Americans drove 5.6 percent less, or 15 billion fewer miles, in August 2008 compared with August 2007 — the biggest single monthly decline since the data was first collected regularly in 1942.
Americans have drastically altered driving habits, if they are driving at all, amid a severe economic downturn.
From November through August, Americans drove 78.1 billion fewer miles than they did over the same 10-month period a year earlier. The decline is most evident in rural interstate travel where travel is down more than 4 percent compared with a 2 percent decline in urban miles traveled.

"My take? - Cut production and raise prices, that'll help with the cost of transporting products and spiraling prices of consumer goods in these hard economic times,,, yea right!"

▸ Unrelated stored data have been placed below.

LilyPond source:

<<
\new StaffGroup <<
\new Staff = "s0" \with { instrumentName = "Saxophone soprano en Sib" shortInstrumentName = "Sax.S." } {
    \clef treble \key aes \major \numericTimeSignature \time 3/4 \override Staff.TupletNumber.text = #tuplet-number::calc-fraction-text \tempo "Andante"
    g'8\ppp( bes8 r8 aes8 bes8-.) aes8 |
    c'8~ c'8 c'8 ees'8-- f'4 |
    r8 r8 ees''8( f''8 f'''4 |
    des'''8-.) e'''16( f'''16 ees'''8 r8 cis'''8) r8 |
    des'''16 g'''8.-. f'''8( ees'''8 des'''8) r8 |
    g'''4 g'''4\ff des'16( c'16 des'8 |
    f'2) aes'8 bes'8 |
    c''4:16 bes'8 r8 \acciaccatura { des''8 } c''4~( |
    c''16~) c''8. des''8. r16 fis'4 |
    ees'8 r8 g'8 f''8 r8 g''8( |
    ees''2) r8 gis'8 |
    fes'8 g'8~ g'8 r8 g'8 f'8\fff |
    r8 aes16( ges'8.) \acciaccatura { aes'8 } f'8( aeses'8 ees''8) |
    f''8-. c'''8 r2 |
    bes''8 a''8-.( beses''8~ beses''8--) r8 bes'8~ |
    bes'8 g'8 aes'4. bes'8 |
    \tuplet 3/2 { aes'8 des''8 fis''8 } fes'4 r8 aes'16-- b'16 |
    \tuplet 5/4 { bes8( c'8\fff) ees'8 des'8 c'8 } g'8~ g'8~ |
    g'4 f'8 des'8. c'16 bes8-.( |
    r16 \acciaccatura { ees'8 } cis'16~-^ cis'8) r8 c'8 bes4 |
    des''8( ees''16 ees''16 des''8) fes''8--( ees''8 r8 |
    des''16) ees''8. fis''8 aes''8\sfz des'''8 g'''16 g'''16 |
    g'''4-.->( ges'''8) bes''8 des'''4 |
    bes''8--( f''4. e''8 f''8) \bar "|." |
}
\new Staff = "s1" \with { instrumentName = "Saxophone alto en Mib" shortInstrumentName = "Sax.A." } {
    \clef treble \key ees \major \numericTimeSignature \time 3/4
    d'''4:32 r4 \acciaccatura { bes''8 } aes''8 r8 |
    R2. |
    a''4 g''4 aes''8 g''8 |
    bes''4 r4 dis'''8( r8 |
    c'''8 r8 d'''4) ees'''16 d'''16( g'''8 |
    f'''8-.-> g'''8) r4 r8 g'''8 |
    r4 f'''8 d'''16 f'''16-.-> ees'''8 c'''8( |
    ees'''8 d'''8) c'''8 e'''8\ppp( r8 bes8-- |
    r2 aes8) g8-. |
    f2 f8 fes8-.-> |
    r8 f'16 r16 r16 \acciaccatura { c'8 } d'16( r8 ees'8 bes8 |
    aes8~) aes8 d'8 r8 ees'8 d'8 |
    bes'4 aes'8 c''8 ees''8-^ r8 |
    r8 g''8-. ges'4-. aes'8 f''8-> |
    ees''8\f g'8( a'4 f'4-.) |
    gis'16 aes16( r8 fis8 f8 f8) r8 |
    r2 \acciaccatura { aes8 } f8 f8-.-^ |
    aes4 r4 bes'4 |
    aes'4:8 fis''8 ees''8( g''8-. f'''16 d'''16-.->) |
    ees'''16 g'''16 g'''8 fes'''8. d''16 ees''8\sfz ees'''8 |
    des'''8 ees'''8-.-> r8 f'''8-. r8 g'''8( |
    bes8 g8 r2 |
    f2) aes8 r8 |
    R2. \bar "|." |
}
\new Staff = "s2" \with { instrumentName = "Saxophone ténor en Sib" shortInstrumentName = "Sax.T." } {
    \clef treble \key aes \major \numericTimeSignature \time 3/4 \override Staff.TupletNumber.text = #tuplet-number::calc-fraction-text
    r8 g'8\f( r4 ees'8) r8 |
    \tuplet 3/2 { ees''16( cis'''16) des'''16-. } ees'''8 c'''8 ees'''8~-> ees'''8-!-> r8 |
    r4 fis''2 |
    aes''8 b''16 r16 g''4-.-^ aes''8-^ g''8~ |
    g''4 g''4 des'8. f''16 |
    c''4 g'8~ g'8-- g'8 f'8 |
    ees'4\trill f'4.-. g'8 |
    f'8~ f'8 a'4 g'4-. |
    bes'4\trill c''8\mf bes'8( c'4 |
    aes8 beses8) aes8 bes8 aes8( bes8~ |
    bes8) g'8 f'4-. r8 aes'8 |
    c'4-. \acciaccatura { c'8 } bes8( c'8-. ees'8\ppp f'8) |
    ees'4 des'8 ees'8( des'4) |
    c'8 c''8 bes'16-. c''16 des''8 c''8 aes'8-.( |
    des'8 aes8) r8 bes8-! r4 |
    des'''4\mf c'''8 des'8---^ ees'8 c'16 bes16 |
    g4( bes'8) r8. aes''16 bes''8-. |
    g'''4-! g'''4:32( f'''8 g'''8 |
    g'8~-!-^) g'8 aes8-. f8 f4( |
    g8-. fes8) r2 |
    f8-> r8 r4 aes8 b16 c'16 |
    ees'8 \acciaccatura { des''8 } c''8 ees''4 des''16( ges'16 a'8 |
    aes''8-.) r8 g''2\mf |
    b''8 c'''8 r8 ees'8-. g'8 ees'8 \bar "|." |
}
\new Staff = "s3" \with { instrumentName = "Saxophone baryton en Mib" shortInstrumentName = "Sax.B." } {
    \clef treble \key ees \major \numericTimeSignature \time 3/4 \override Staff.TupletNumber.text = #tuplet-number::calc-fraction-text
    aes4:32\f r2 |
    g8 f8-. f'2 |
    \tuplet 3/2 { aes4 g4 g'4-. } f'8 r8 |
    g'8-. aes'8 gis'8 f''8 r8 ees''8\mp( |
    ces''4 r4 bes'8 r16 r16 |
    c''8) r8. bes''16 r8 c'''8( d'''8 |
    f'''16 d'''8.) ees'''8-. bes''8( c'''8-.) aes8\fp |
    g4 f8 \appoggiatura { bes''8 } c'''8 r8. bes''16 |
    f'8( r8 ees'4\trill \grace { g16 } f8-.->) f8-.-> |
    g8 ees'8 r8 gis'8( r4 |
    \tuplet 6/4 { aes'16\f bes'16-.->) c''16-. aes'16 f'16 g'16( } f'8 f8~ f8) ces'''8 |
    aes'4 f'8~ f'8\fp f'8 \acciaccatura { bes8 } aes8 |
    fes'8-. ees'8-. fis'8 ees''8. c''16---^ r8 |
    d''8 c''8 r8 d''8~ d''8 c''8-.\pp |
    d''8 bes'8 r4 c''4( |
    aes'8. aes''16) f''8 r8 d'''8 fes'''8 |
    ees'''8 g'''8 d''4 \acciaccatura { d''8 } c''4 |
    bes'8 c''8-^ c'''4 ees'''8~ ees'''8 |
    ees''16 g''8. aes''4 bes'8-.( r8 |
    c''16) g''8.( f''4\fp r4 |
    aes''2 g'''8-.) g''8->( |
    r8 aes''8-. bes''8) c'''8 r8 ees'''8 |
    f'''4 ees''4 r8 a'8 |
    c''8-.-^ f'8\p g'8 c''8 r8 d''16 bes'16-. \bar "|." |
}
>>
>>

3. The Washington Post recently ran a three-part series that calls into question one of the primary tools used in our "War on Terror", the new U.S. Passport. According to the W.P., U.S. passports are printed and assembled overseas in countries with highly questionable security and sold to us at a 600% markup.
The Government Printing Office (GPO), the government agency that handles most government printing needs, decided to outsource insertion of computer chip and radio-frequency i.d. technology into the newly redesigned passports, and fought the suggestion to limit bidders to domestic companies. The winning company, based in the Netherlands, now receives the passport blanks from the GPO, adds the computer chip, then ships them off to Thailand where the RFID antennas are added. Remember Thailand? Land of government instability nestled in the crook between India, Russia and China?
The new technology allows border guards to scan the passport and wirelessly access information encoded in the computer chip. Producing these new passports costs the GPO $7.97, which it marks up to $15 to sell to the State Department. The State Department then marks them up to $100 to sell to us.
How could the GPO think that Americans would stand for such a compromise to their security? Aren't there ANY American companies that can handle these? And why does our government charge us a markup of over 600% for an essential document?
If we care so little about the security of our passports, why not simply let Wal-Mart handle our passport business? I bet they could get the cost down to $9.99, or two for $15.

"My take? - Our smarter than ever government hard at work as usual, screwing us every chance they get, we have to get these money grubbing old school republicans out of office and get someone in there for the people, not overpaid old farts that just care about stuffing their own pockets."

My take on outsourcing? The current government seems to think that outsourcing will bring third-world countries up to our economic level when what it's doing is pulling "us" down to theirs.